Denken Sie, es wird sich, abgesehen von den Fristen, noch mehr am Gesetz tun?
Ich sag niemals nein. Vor ein paar Jahren hätten wir nie gedacht, dass es längere Fristen gibt. Und nun sind wir doch wieder dran, dass sich was tut. Also wer weiß! Woran wir momentan arbeiten: Die EU-MDR soll 2027, also nach zehn Jahren, evaluiert werden. Diese Evaluierung muss früher stattfinden. Wir sehen die Auswirkungen: Produkte werden abgekündigt. Es ist kein Anreiz mehr da, Nischenprodukte auf den Markt zu bringen. Unternehmen gehen in die USA oder Asien, bevor sie überhaupt überlegen, ob sie Produkte in Europa auf den Markt bringen. Innovationen finden kaum noch statt. Woran liegt das alles? Da muss man schnell zu Ergebnissen kommen und das Gesetz dann abändern.
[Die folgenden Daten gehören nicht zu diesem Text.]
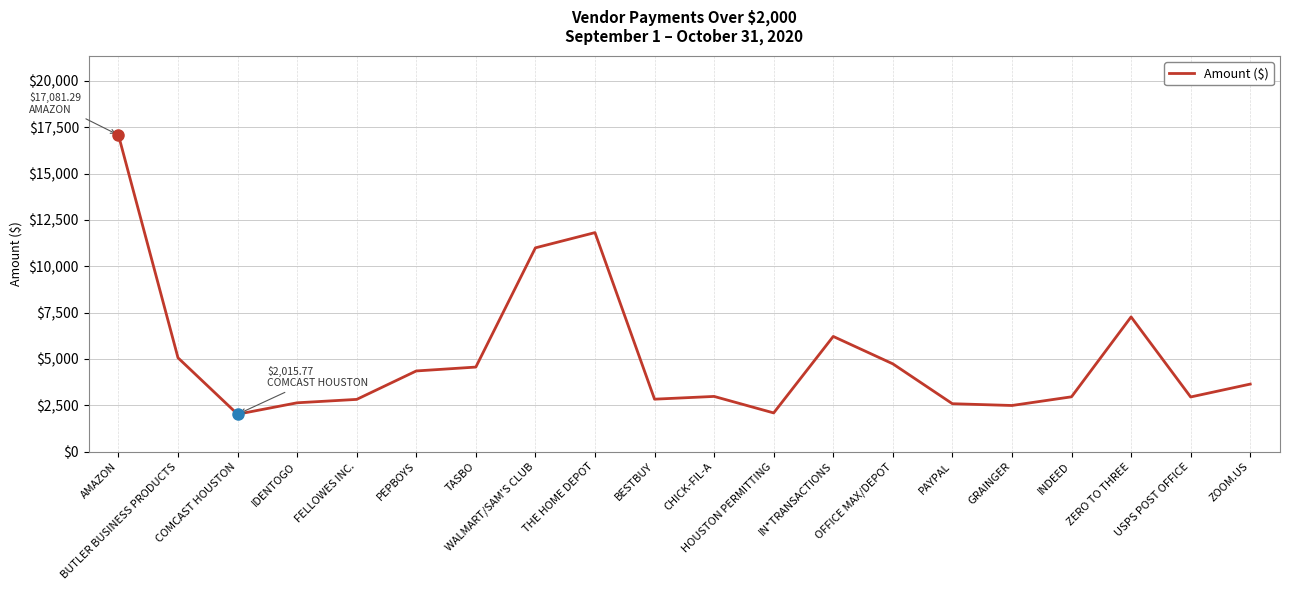

Is this an area chart (filled region under the line)?

No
Eine Auswirkung ist auch eine Konsolidierung der Medizintechnikfirmen in Tuttlingen und der Region.
Ja, da läuft viel im Hintergrund. Einige haben aufgegeben, andere haben sich zusammengetan, um sich stärker aufzustellen. Trotzdem gibt es noch viele Betriebe, die zehn Mitarbeiter oder weniger haben – um die müssen und wollen wir uns kümmern. Die Anforderungen sind für alle gleich, egal ob 10 oder 300 Leute im Unternehmen sind. Es gibt ja auch Abhängigkeiten, weil viele größere Unternehmen auch auf Produkte von kleineren angewiesen sind. Es gibt da viel mehr Verflechtungen, als wir uns vorstellen können.
Ist der Standort an der Herausforderung gewachsen?
Ja, die Firmen wissen, dass sie zusammenarbeiten müssen, um stärker zu werden. Sie wissen: Unsere Konkurrenten sitzen nicht uns gegenüber, sondern irgendwo anders auf der Welt. Dass man da auch Wissen teilen muss, um stärker zu werden – dieses Verständnis hat sich geändert.